Viewing video on the Web is popular. This article introduces Webcasts, and gives advice on how to get around some of the problems you might encounter when viewing them.
In its early days, the World Wide Web was a static, almost lifeless place.
You only had text and graphics, with the occasional bit of animation thrown in
for good measure. Then, someone came up with the bright idea to add video to
the mix. The only problem was that you generally had to download each video you
wanted, and play it offline. This took longer than the video’s running time,
and the whole process was an overall disappointment.
But you no longer need to wait for video to download before watching it,
although you still can if you want to. Today, you can view rich visual content
through for webcasting. Webcasting is the use of the Web to broadcast
video, whether pre-recorded or as an event is happening. The video you see is
as varied as the people producing it, and can range from the nightly news to
live feeds from a film festival or press conference.
How It Works
Webcasting differs from the traditional click-and-download that you’re used
to. It relies on push technology. Push technology sends (“pushes”)
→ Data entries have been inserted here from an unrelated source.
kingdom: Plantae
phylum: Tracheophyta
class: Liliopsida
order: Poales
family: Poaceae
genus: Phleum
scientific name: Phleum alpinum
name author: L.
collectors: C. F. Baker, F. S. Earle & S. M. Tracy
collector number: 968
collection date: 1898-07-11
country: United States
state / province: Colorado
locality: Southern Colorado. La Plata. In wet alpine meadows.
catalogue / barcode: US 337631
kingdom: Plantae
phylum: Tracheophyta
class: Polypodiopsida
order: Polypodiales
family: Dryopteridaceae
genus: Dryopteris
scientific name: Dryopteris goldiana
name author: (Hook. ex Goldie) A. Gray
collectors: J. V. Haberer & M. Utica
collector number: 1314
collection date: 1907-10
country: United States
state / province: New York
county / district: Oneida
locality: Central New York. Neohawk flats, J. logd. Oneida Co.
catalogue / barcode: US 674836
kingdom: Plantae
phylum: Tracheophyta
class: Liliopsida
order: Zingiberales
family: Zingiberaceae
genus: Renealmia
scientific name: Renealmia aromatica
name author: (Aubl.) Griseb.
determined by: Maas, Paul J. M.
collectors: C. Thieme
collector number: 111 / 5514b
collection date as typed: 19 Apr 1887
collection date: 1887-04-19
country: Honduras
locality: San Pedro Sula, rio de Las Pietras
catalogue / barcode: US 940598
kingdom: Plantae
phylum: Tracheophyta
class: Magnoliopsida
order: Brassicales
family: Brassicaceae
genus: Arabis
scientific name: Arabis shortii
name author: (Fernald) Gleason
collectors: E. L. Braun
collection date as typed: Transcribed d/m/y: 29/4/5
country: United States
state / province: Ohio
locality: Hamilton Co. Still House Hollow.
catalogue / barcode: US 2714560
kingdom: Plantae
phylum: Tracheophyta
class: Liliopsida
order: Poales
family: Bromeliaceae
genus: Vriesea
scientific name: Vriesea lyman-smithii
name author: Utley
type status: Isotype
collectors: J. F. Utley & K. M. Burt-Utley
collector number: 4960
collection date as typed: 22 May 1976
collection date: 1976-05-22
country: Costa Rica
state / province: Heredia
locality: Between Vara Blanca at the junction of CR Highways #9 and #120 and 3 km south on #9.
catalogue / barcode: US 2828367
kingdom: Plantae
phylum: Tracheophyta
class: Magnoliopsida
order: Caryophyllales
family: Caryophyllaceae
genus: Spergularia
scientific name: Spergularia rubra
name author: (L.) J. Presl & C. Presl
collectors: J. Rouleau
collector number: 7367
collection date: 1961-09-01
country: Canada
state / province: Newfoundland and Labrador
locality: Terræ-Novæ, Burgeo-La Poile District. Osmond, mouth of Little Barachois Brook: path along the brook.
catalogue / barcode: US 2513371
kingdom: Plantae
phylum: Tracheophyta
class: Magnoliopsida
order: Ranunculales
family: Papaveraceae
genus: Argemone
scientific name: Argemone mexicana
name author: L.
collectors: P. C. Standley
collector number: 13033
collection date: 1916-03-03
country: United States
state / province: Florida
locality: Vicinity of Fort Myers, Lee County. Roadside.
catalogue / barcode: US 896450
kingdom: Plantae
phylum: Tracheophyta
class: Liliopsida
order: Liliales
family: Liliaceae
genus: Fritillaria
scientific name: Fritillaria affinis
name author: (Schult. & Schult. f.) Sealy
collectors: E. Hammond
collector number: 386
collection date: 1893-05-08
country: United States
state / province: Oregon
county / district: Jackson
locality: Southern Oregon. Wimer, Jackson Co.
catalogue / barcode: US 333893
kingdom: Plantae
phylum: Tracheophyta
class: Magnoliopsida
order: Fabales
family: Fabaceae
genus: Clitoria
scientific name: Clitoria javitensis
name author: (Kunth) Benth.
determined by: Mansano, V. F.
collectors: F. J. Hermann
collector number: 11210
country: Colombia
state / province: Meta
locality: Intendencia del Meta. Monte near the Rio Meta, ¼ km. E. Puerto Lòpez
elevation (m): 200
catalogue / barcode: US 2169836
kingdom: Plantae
content to your Web browser when you click a link. It’s sort of like changing
channels on a TV. The information is there, and is waiting for you to tune into
the right station to view it.
What gives a Webcast its flexibility is the ability to stream
information. Streaming sends data so that your computer can deal with it in a
stable, continuous flow. Unlike downloading, streaming starts playing Webcast
before all of it reaches you. It's the next best thing to viewing content in
The only drawback of streaming is that your computer must be able to gather
the information and present it to you as it arrives. If it can’t, the computer
and the software you’re using to view the Webcast must be able to buffer
the video. Buffering saves the data you haven’t viewed in memory until your
viewing software catches up with the video stream.